━━ Dataset excerpts ━━
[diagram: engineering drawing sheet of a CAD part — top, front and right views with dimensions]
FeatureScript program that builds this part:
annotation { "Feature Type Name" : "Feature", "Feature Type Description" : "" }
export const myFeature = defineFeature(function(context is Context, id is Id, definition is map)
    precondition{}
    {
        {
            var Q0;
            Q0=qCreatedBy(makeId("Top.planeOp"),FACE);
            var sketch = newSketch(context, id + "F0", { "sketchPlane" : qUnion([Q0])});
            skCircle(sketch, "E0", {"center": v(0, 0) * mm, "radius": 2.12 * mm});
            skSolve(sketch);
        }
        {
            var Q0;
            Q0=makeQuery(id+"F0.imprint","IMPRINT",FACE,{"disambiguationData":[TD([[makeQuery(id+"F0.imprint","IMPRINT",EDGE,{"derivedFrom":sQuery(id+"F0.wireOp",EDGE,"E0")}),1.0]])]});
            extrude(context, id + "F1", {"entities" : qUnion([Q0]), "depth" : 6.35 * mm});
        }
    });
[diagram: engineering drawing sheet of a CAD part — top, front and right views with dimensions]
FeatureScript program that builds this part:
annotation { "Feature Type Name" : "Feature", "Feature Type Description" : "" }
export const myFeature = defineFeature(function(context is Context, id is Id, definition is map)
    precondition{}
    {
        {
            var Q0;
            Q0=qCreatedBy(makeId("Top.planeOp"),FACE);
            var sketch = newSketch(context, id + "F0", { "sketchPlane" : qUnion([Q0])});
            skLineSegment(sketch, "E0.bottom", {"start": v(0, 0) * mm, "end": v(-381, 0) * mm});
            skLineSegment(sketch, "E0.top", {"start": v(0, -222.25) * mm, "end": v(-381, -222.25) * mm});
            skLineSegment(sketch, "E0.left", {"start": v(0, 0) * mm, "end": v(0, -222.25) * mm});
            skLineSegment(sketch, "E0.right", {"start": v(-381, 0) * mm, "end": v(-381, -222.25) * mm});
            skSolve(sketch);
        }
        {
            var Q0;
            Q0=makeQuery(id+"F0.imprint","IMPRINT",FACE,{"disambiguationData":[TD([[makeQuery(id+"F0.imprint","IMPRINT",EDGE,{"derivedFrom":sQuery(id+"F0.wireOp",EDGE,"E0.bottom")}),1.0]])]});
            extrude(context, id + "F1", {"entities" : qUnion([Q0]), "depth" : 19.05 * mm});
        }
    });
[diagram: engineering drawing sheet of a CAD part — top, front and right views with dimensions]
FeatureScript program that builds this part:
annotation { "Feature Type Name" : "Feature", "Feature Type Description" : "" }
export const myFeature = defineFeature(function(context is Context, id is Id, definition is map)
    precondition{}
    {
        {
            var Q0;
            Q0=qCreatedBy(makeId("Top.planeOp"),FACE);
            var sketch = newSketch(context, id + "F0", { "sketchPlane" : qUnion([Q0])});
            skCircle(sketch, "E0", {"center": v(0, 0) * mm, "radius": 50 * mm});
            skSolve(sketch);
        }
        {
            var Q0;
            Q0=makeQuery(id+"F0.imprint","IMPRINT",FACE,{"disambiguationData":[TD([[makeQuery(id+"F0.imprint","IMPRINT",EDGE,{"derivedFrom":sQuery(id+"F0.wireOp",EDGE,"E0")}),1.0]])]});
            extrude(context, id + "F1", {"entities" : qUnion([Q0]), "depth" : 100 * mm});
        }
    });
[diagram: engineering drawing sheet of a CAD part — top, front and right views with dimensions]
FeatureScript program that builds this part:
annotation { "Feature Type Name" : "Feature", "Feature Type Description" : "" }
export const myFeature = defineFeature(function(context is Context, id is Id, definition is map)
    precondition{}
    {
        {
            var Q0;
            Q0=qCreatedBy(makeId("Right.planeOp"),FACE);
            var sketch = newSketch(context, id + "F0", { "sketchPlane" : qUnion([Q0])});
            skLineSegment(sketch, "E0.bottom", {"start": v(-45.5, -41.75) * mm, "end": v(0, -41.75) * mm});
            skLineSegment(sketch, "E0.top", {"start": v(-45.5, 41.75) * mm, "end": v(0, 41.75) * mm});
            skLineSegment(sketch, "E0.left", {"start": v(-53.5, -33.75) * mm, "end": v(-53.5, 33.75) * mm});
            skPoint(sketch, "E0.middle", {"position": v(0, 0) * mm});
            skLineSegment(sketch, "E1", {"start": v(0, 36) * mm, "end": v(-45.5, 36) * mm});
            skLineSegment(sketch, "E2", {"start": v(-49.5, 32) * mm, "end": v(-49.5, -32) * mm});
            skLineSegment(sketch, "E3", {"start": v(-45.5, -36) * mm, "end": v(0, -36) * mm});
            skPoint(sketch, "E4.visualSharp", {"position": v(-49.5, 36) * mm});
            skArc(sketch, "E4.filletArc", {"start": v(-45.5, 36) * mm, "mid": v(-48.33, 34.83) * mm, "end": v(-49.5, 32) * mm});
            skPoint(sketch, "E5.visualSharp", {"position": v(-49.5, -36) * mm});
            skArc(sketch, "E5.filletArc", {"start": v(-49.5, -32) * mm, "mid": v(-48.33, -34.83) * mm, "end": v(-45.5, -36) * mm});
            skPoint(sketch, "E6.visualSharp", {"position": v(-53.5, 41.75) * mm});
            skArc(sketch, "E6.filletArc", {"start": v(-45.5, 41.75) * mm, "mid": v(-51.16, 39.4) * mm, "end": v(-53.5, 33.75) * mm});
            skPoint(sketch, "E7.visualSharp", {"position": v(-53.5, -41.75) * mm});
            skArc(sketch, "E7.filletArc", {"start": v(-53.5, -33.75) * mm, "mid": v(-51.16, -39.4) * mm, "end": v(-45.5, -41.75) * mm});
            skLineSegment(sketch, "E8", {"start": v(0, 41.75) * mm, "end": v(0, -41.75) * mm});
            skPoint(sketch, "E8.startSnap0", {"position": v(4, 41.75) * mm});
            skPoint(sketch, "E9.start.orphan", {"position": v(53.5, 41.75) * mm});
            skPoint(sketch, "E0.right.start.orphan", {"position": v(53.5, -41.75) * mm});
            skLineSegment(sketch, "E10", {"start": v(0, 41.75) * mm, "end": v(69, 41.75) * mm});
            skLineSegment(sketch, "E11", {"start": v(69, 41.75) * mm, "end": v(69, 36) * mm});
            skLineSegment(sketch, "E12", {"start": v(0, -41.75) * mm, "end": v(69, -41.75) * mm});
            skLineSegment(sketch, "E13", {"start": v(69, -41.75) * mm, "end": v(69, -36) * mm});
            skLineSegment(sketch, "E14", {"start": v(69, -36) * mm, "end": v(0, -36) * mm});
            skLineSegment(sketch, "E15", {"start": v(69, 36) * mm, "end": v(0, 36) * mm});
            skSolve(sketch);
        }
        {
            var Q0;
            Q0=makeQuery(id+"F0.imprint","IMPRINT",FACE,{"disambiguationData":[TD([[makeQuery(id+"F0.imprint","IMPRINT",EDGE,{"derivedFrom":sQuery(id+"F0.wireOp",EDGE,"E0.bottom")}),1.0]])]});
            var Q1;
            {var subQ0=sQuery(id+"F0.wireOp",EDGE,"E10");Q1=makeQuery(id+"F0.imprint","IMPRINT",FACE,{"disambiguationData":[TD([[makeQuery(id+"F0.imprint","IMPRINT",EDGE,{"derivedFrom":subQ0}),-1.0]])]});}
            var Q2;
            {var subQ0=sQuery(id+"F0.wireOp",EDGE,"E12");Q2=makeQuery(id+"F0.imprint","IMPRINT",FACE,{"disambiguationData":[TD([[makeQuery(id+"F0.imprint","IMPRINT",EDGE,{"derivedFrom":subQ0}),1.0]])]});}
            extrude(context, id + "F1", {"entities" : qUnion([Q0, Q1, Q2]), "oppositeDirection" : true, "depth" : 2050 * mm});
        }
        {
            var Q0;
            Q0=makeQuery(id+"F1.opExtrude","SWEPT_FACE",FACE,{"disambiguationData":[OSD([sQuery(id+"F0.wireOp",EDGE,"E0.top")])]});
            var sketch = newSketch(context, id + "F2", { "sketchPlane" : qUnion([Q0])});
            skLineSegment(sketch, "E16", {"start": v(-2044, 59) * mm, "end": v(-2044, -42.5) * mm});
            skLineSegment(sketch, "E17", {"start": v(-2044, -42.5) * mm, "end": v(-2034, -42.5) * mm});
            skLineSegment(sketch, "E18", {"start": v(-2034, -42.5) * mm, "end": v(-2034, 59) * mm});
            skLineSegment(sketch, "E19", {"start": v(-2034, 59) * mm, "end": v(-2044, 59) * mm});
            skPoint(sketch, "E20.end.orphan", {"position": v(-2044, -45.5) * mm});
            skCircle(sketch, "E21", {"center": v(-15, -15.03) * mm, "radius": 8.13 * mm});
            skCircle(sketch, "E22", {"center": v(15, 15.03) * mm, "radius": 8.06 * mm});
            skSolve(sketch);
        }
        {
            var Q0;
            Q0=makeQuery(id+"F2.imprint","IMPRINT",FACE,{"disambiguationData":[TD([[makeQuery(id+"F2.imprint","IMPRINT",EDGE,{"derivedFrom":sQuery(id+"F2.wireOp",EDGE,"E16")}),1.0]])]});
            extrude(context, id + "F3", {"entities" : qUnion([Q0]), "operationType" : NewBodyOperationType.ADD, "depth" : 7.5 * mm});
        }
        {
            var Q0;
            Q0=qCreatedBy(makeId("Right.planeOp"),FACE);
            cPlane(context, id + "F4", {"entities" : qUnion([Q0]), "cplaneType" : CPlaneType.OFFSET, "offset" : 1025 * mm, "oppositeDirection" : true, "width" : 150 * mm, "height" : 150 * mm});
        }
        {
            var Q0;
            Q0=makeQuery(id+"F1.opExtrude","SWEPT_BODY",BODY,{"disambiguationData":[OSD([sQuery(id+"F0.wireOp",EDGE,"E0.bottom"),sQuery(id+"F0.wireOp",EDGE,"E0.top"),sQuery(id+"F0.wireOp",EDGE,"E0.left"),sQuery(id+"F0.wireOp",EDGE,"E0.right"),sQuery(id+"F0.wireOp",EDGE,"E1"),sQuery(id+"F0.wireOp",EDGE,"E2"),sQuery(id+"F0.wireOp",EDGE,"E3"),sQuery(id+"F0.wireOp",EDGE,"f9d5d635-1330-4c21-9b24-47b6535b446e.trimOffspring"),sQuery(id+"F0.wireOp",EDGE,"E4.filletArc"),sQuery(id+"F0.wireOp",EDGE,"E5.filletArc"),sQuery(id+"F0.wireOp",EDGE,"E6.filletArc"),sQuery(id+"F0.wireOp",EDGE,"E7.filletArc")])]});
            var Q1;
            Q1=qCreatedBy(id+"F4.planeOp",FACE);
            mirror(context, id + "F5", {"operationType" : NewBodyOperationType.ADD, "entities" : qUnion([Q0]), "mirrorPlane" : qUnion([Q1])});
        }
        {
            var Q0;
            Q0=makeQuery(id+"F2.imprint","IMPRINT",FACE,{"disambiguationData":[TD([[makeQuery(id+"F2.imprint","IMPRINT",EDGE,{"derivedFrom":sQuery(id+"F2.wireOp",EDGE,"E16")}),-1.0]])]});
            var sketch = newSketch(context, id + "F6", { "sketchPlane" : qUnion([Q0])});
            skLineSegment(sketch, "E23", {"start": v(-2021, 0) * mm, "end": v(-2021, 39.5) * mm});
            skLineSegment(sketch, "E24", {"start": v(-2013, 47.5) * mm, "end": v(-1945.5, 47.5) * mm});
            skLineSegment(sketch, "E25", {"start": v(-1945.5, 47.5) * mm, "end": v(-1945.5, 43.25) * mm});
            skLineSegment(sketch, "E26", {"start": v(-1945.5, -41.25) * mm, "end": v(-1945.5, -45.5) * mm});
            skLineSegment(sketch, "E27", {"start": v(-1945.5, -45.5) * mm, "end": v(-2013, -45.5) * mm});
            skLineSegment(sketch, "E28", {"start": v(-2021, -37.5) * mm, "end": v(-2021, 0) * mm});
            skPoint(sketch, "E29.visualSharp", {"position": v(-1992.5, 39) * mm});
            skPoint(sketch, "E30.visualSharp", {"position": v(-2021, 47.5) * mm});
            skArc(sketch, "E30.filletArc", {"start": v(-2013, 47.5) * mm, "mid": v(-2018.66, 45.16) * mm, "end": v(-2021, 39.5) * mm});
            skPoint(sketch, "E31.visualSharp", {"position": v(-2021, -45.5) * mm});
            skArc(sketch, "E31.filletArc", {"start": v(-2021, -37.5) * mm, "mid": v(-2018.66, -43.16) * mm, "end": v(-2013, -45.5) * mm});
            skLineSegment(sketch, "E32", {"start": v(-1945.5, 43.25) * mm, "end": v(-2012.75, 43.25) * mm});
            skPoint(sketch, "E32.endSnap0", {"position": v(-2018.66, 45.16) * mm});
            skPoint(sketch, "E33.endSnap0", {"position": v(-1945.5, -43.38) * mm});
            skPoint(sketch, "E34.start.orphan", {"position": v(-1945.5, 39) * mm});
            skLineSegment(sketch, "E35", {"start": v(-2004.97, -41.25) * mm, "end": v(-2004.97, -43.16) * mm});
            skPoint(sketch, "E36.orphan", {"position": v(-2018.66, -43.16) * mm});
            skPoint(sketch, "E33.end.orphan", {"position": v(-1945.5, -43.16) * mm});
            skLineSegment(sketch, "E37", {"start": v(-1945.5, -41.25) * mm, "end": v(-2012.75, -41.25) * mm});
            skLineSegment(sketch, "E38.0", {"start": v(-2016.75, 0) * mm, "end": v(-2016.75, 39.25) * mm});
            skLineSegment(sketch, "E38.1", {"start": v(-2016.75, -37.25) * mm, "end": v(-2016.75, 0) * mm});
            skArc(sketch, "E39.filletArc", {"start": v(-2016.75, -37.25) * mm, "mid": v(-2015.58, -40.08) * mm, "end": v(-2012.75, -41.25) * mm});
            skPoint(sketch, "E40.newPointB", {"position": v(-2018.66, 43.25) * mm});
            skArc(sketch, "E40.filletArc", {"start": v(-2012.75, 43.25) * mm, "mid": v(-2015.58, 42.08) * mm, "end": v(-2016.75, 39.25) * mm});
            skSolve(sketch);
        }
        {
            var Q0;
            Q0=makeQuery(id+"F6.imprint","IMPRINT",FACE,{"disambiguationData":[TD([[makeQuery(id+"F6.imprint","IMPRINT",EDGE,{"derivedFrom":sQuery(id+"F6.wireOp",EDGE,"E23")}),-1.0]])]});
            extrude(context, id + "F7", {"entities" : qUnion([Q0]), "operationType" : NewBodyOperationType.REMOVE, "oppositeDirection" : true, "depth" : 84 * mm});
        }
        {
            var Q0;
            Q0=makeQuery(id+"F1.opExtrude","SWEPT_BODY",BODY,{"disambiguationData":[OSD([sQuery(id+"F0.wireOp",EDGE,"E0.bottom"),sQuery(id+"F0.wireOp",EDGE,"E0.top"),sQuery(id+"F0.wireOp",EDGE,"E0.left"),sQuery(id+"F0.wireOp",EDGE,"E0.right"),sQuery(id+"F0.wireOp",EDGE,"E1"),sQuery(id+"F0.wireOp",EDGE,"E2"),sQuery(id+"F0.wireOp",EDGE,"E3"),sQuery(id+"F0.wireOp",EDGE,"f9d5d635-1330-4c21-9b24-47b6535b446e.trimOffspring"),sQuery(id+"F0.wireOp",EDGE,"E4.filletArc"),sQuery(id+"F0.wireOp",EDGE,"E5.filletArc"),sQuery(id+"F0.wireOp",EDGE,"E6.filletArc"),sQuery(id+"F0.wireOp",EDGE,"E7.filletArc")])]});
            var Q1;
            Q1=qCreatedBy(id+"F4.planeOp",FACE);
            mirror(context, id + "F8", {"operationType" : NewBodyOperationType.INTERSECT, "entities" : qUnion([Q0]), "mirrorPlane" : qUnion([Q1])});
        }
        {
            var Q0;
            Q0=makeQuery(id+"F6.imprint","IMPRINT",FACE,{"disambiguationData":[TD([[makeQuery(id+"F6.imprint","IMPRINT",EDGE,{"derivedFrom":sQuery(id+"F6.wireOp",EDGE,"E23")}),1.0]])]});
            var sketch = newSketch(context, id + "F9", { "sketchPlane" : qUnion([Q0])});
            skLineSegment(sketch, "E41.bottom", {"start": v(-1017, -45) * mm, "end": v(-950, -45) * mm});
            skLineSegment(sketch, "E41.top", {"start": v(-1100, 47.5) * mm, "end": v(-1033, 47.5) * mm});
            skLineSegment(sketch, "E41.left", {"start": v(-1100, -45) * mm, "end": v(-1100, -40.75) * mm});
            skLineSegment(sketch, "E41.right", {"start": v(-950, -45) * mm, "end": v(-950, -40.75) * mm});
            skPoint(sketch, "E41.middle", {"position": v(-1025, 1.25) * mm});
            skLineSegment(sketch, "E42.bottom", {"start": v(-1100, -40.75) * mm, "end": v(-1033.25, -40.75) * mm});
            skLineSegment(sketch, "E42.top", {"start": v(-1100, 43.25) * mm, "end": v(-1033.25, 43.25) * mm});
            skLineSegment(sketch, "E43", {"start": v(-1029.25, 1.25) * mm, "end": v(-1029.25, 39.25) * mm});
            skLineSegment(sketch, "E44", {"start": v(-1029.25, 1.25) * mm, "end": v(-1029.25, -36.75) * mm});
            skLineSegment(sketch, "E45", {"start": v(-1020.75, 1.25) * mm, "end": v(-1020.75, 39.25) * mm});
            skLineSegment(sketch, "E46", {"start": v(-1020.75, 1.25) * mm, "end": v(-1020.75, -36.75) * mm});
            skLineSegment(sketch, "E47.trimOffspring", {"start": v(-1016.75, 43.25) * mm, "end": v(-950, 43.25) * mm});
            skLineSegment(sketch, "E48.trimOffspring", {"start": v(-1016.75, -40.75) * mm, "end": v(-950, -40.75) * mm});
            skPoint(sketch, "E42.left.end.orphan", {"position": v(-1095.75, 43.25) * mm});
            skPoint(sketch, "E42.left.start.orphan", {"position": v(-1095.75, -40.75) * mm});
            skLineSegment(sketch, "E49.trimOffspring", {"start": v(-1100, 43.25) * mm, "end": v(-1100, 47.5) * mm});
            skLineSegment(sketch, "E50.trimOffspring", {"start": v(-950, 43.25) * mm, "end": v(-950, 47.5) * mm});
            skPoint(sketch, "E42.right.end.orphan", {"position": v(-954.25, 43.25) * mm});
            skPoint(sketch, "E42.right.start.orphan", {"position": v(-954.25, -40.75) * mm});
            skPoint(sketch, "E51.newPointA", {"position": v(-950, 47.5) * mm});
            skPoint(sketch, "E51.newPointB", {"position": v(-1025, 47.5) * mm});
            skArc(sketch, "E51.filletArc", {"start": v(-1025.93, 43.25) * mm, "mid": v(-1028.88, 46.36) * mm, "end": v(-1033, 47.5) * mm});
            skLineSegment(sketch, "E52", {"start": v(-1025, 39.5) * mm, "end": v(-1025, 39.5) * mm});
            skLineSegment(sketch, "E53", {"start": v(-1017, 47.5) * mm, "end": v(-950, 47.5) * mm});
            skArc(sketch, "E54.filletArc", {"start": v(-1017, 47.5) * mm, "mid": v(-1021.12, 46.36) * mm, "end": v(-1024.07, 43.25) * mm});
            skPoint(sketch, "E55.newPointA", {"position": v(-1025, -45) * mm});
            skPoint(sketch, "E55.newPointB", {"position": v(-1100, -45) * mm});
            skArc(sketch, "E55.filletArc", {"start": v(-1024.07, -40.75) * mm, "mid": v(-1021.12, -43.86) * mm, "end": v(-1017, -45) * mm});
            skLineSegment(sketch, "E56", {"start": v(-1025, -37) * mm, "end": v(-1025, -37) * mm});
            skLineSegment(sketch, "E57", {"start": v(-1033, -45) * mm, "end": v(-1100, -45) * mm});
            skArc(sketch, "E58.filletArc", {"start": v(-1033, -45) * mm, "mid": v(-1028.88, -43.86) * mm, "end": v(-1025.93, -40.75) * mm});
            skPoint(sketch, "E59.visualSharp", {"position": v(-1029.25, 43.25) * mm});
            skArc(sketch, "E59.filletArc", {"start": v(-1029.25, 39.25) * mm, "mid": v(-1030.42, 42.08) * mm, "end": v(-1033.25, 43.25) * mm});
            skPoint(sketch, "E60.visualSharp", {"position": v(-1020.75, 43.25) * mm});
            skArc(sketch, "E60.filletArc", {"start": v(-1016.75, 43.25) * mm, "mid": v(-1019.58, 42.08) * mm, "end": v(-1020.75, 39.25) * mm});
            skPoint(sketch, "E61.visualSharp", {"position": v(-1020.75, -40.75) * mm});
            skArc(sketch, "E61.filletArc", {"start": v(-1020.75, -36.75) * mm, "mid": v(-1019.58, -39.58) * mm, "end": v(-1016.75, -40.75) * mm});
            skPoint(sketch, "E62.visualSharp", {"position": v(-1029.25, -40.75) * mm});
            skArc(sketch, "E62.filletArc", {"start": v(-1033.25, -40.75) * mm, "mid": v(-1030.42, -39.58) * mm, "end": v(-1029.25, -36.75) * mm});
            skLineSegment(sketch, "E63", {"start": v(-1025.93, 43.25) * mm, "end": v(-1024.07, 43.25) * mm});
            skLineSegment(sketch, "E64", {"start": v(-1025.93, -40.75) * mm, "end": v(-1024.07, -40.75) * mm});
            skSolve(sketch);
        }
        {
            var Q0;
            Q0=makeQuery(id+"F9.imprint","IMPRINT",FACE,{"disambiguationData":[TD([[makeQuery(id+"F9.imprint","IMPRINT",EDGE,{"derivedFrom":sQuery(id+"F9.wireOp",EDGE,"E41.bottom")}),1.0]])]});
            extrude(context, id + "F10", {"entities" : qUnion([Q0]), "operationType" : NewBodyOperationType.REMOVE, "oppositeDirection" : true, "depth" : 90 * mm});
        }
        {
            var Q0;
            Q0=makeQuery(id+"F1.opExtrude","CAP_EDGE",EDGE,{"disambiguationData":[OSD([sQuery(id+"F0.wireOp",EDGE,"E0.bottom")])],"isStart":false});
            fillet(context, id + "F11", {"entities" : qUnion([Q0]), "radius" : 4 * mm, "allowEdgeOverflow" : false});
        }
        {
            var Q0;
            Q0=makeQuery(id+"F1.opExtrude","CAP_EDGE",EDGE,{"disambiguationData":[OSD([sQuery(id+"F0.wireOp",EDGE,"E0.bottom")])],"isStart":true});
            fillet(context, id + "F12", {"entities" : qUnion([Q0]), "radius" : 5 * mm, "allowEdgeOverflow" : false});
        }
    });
━━━
Problem description
Return every line of the material above that contains the string "newPointB", matching case exactly.

Answer
            skPoint(sketch, "E40.newPointB", {"position": v(-2018.66, 43.25) * mm});
            skPoint(sketch, "E51.newPointB", {"position": v(-1025, 47.5) * mm});
            skPoint(sketch, "E55.newPointB", {"position": v(-1100, -45) * mm});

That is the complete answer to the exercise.